Стась сидел на своей старой кровати, которая с ним вместе переехала с Кубани к бабушке, а потом сюда, к брату. Он не помещался на ней, и, когда укладывался спать, просовывал ноги между прутьями на подставленный табурет. У окна учительница выправляла ошибки в автобиографии Стася. Вдруг, отложив листок, она ткнулась лбом о подоконник, вздрагивая от беззвучного плача.
– Что вы, Нина Сергеевна, ну что вы? – беспомощно забормотала я.
Стась дернул меня за подол гимнастерки и поманил из комнаты.
– Это она о брате, – хмуро сказал он и замолчал. – Они целовались, – снисходительно, точно прощая им, добавил он немного спустя. – Надо идти. Филькин звал, чтоб я учил его на мандолине.
Он пошел, маленький, утонувший в братнином пиджаке, опоясанный красноармейским ремнем.
* * *
Ночь выдалась на редкость холодная, темная, ветреная; ветер теребит ветки деревьев. Стихнет на минуту, и в палатку доносит топот шагов.

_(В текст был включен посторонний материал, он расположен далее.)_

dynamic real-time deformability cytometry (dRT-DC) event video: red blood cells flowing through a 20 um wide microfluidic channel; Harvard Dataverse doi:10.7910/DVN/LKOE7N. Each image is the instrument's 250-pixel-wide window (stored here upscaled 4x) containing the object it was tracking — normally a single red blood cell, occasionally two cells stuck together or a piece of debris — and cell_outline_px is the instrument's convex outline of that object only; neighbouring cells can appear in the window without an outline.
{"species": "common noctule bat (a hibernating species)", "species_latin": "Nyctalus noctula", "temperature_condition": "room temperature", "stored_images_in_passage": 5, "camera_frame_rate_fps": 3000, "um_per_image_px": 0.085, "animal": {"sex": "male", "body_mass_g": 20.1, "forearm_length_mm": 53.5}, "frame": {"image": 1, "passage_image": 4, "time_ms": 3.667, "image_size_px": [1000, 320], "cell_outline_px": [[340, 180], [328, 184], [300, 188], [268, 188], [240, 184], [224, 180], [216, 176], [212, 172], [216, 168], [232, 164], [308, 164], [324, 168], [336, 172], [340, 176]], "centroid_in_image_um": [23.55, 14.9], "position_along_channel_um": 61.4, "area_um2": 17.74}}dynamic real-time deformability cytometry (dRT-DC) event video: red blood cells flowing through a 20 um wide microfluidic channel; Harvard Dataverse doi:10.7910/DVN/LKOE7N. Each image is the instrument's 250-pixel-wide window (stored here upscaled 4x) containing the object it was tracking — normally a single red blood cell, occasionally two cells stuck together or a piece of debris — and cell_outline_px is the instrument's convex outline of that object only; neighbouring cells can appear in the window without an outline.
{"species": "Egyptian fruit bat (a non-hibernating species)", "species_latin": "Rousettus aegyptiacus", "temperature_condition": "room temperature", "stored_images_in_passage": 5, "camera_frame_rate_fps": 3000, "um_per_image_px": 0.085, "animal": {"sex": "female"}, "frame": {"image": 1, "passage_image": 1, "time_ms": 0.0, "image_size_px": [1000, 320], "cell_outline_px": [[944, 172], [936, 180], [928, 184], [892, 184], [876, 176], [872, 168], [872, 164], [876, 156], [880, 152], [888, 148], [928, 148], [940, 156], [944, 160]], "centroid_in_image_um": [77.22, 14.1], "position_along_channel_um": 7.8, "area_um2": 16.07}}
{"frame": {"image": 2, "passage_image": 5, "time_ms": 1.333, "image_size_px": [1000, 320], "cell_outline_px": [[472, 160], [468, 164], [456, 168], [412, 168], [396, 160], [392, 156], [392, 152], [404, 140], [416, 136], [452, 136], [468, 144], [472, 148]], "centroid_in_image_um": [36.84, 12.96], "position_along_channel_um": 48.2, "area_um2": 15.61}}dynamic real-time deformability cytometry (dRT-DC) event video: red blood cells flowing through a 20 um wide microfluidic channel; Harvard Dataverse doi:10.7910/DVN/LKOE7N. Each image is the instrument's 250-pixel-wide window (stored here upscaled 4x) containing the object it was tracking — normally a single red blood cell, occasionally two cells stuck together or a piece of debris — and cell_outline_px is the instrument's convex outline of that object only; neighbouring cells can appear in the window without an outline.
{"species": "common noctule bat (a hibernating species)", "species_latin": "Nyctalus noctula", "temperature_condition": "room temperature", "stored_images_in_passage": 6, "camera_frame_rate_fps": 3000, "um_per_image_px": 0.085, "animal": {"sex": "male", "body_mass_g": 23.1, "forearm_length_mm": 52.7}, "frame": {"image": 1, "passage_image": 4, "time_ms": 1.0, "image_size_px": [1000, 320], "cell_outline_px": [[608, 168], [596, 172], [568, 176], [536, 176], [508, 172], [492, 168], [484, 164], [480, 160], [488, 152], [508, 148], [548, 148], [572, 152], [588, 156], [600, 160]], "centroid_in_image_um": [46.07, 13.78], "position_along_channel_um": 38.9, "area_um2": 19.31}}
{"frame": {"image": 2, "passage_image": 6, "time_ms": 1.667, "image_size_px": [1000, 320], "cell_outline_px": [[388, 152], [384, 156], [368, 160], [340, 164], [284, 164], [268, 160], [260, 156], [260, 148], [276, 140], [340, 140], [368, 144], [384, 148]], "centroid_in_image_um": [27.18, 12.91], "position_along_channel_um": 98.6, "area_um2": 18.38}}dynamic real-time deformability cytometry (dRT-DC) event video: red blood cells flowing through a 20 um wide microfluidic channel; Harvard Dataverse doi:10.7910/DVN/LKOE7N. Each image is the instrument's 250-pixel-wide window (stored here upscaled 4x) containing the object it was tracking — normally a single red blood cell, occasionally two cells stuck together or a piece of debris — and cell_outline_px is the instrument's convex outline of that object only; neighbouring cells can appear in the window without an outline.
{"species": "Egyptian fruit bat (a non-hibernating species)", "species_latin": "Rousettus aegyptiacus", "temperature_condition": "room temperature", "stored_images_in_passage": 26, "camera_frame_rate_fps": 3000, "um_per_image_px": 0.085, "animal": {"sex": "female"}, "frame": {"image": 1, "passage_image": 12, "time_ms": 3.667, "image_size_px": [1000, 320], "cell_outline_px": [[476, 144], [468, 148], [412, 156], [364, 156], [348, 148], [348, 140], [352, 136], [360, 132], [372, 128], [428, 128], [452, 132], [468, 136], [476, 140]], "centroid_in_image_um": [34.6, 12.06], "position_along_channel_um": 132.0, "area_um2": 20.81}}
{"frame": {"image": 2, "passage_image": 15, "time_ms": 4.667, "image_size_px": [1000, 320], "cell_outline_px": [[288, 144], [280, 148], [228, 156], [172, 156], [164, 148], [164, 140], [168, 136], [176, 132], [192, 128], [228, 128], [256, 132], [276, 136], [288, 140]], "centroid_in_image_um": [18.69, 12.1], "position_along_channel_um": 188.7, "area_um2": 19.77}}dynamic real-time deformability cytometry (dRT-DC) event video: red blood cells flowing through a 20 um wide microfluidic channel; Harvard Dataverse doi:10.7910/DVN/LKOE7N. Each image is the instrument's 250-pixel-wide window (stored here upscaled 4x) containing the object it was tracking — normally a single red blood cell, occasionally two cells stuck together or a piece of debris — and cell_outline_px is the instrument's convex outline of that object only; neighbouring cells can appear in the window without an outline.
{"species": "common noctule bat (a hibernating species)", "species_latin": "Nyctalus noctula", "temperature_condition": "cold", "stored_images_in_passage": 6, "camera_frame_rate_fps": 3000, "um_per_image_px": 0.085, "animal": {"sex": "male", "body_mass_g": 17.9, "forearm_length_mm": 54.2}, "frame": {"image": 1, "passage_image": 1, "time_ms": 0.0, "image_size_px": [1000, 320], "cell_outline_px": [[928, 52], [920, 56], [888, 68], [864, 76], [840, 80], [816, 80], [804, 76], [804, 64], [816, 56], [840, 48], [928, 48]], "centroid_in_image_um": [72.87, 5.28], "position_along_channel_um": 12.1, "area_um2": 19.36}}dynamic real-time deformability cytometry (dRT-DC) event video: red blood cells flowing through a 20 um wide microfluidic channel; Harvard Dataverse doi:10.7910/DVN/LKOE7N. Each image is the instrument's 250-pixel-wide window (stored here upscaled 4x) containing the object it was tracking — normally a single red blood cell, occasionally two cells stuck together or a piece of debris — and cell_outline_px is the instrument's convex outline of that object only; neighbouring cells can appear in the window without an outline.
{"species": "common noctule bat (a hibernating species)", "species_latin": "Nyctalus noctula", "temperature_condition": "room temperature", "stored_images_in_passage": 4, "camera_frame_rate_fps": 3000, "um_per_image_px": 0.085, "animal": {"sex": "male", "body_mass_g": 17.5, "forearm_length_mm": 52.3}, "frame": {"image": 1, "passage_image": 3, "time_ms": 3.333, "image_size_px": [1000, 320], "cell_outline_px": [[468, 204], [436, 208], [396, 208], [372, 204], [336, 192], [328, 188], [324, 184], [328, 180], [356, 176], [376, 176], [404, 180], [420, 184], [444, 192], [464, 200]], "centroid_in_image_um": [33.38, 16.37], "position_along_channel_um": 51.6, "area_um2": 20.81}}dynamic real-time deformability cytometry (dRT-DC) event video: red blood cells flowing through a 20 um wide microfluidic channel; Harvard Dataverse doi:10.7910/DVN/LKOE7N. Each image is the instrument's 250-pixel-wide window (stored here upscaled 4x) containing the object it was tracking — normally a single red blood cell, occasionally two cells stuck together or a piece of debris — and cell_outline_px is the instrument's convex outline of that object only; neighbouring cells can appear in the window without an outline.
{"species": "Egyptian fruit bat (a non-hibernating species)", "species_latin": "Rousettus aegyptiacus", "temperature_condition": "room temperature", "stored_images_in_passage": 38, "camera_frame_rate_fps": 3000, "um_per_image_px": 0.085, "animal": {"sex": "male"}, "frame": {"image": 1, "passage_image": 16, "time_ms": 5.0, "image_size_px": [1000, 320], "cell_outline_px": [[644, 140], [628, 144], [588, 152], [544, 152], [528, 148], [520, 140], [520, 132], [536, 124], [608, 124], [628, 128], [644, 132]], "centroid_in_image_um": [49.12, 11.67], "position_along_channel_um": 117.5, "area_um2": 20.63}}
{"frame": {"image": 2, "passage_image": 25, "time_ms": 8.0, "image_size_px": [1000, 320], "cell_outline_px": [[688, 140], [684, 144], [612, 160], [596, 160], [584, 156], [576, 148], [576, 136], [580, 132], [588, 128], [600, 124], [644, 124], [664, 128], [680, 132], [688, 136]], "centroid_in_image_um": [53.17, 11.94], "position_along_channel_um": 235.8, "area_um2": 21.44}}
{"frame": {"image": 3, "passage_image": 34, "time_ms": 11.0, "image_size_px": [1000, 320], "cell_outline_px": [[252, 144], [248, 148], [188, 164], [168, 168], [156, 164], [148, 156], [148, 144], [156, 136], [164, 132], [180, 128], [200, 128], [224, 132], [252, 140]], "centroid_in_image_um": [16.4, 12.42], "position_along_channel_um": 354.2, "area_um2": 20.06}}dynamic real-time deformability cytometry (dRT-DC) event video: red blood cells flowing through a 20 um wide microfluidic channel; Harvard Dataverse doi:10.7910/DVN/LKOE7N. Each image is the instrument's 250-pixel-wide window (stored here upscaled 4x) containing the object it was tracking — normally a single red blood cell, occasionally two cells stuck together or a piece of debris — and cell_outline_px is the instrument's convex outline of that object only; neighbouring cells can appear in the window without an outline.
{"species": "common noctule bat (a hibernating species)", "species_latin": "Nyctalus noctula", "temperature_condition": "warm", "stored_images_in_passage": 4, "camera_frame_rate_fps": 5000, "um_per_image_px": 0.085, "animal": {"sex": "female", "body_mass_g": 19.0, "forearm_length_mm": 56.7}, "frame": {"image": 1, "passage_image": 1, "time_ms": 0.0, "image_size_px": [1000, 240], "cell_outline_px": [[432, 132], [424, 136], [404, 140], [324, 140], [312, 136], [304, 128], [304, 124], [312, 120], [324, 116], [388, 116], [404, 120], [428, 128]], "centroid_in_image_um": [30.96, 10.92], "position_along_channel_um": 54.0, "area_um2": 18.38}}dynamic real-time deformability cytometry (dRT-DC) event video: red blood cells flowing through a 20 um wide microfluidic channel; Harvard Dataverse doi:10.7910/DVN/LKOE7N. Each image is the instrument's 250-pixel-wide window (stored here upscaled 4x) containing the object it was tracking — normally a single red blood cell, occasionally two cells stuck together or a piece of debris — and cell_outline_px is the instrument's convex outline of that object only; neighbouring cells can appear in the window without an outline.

«Стой! Кто идет?» – кричит часовой. И в ответ: «Разводящий», – смена часовых. Медленно, назойливо гудит далеко в небе немецкий самолет.
– Палатка Белоухова! Окошко неплотно прикрыто! – И раздраженно: – Эй, кто там, оглохли, что ли? Демаскируете!
Я вскакиваю, закутываю плотнее окошко. Сегодня я дежурю у радиоприемника. Белоухов спит тут же на топчане. На земле, подоткнув под себя полы солдатской шинели, скрестив ноги, сидит разведчик Хасымкули. Подбрасывает дрова в железную печку, открыв дверку, смотрит на огонь. У него тяжелый взгляд темных узких глаз, четкий, яркий рот и нежная краска на скуластых щеках; молчалив и медлителен; не замечает, как ветер задувает в трубу и дым ест глаза.
Сейчас Хасымкули подымется и уйдет на передовую.
Ветер треплет палатку, Хасымкули покачивается, огонь ходит по его лицу.
Печь давно заглохла. День пробился в плохо прилаженные трубы. Хасымкули уже нет в палатке.
Сквозь треск в эфире вдруг ворвалось истошно; «Achtung! Achtung! Немецкие солдаты под Ржевом. Солдаты под Ржевом! Наши войска прорвали оборону врага на юге России… Слушайте утреннее сообщение вермахта…»
А на втором плане тупо звучал фашистский марш.
Явился наш письмоносец, доставил почту. Письма обычно читают вслух. Сегодня получил открытку капитан Петров:
«Дорогой дядя Пумик! Поздравляю тебя с Первым мая! Как ты живешь? Едем мы ничего. Только у мамы почему-то заболела рука и плечо. Мы больше стоим, чем едем: вот, например, мы ехали только один день через Краснодар, а в Тулузке мы стояли целые сутки. Дядя Пумик, Первое мая мы будем встречать в вагоне. Куда мы едем, – неизвестно, сначала говорили, что мы едем в Бугуруслан, а потом стали говорить, что мы едем на Урал, а сейчас стали говорить, что мы едем в Чкалов. Дядя Пумик, когда мы приедем, я сейчас же напишу тебе письмо. Крепко-крепко тебя целую. Рита».